══ DATA SHOWN
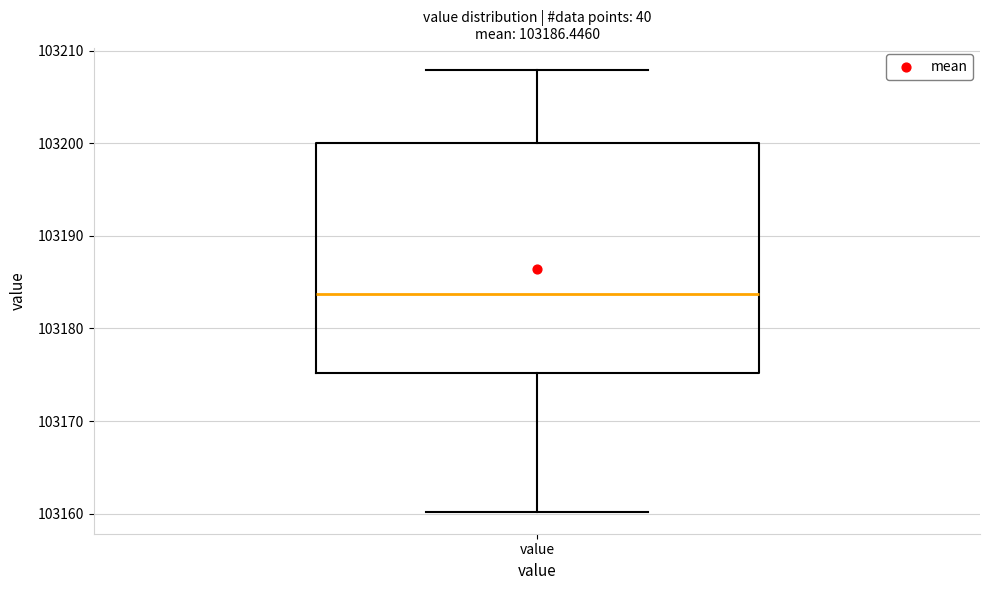

Where does the lower whisker of the box for value end on the y-axis? The values are not printed on the chart, so give them approximately, as read against the axis.

103160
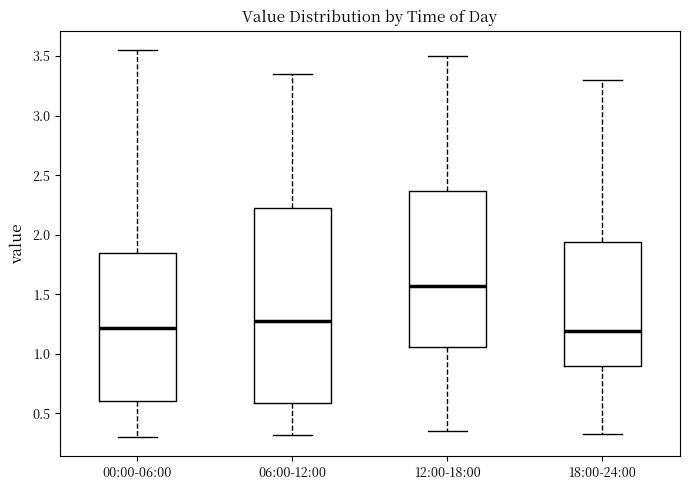

Which box is the tallest, from its lower edge to its upper edge?

06:00-12:00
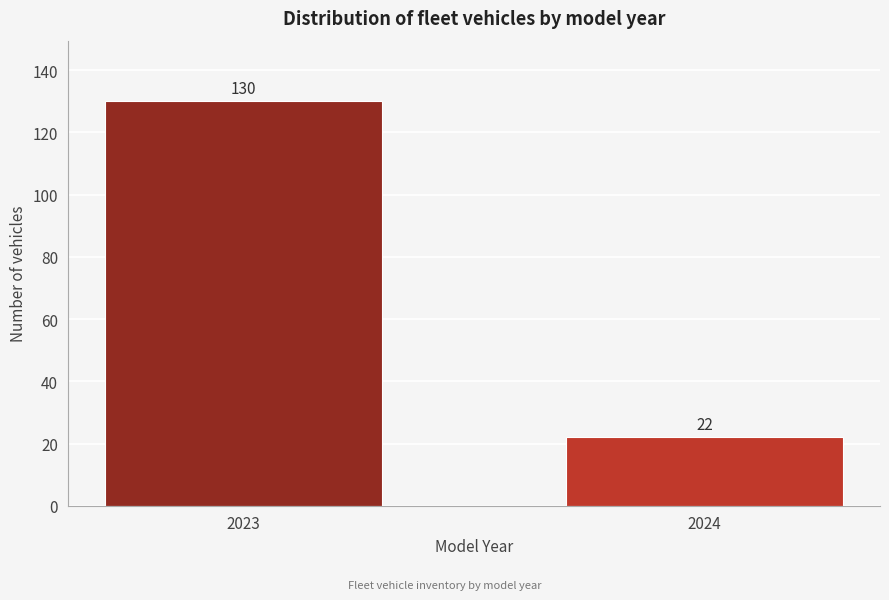

Reading left to right, list all the values displayed in this chart.

2023=130	2024=22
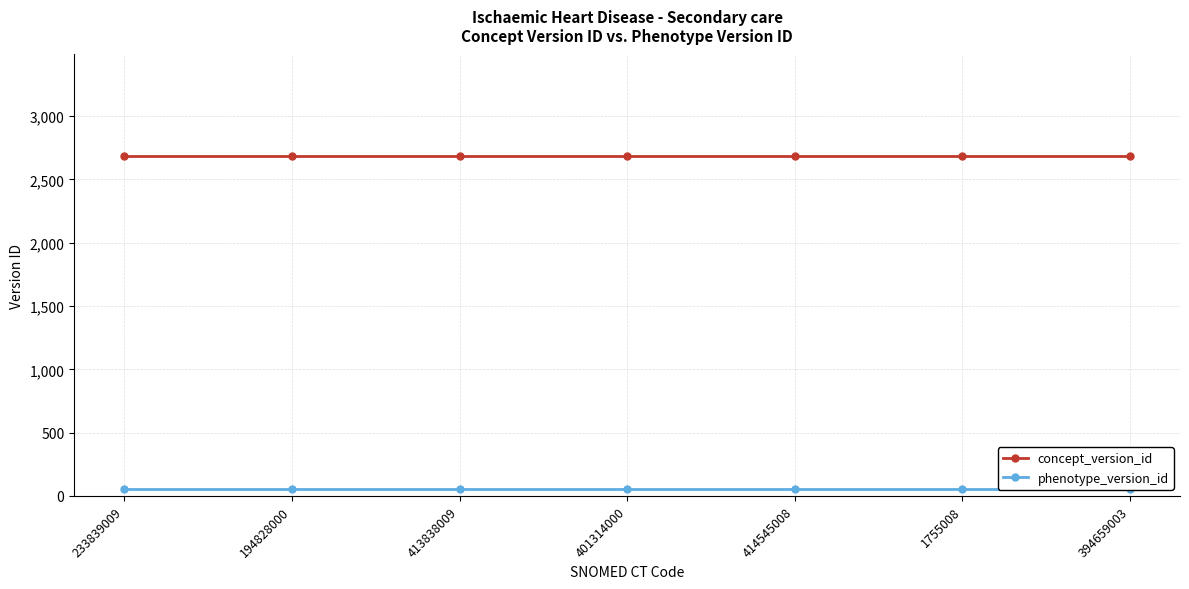

True or false: concept_version_id and phenotype_version_id intersect in this chart.

False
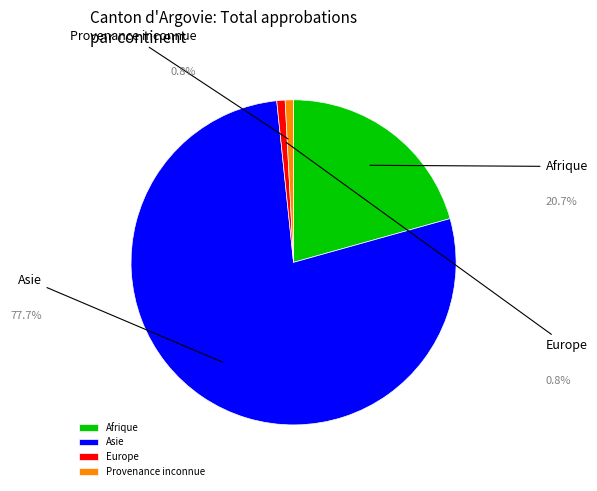

Which category has the smallest portion of the pie?

Europe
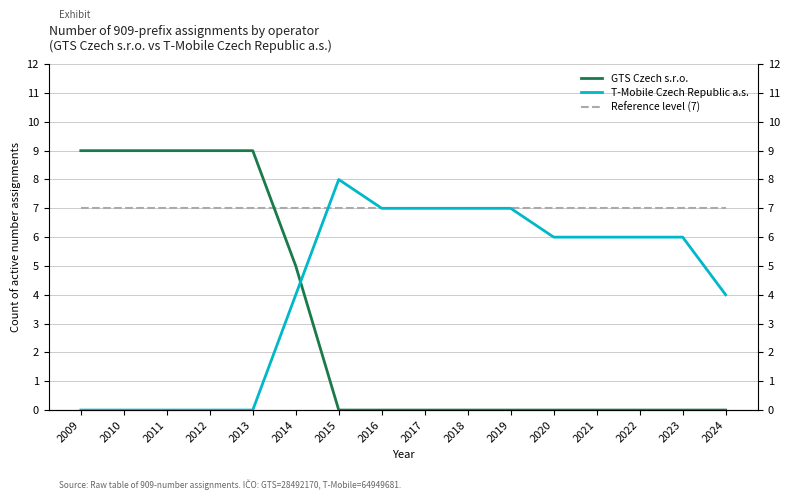

The value of GTS Czech s.r.o. at 2022 is 0. True or false?

True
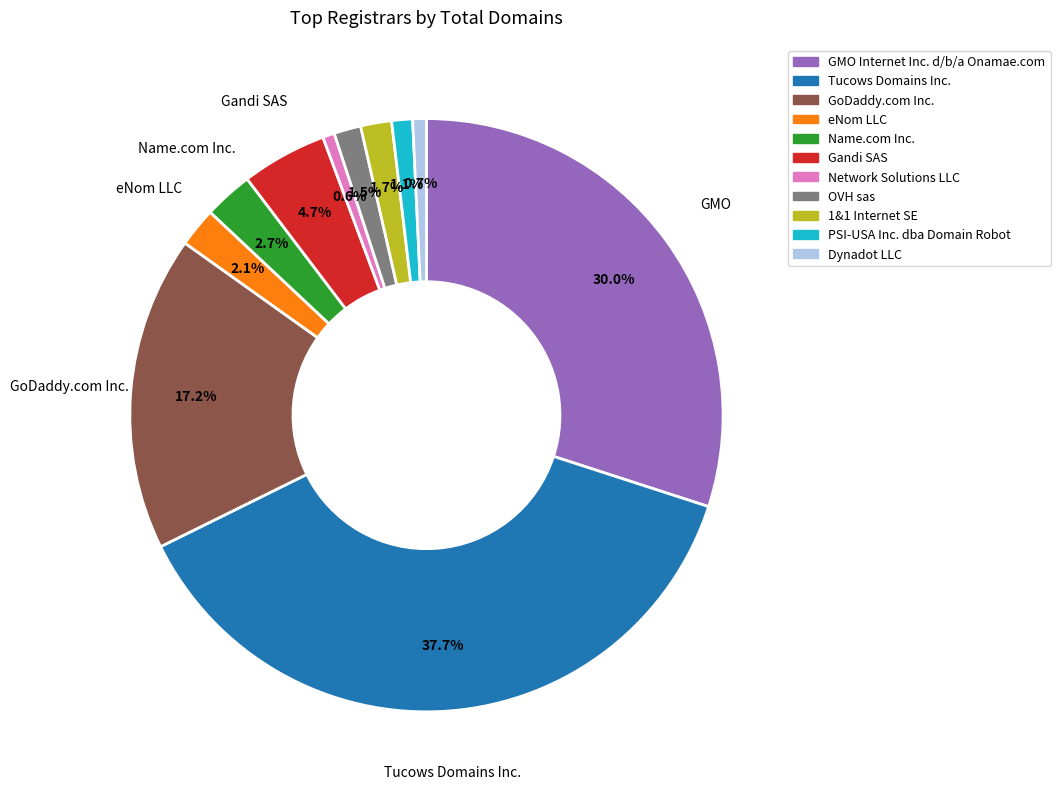

What is the largest slice in the pie chart?

Tucows Domains Inc.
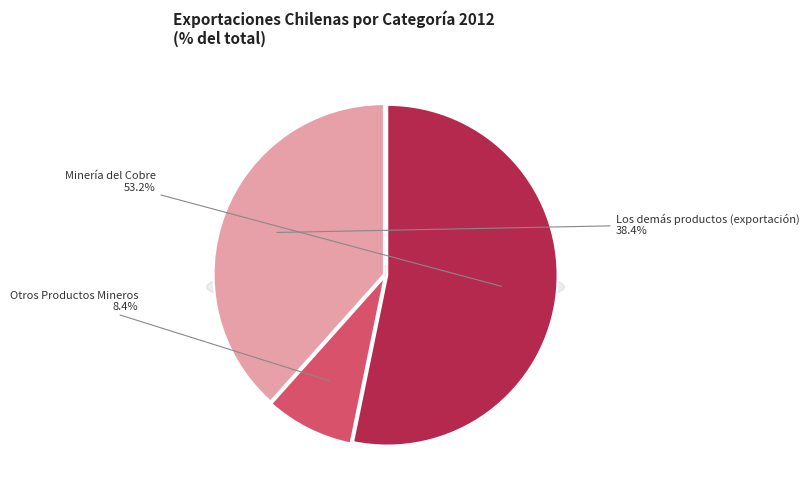

To the nearest percent, what percentage of the pie is Minería del Cobre?

53%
════
» THE PROBLEM
Return all of the lines above word for word, leaving out the pictures.

» OUTPUT
Where does the lower whisker of the box for value end on the y-axis? The values are not printed on the chart, so give them approximately, as read against the axis.

103160

Which box is the tallest, from its lower edge to its upper edge?

06:00-12:00

Reading left to right, list all the values displayed in this chart.

2023=130	2024=22

True or false: concept_version_id and phenotype_version_id intersect in this chart.

False

Which category has the smallest portion of the pie?

Europe

The value of GTS Czech s.r.o. at 2022 is 0. True or false?

True

What is the largest slice in the pie chart?

Tucows Domains Inc.

To the nearest percent, what percentage of the pie is Minería del Cobre?

53%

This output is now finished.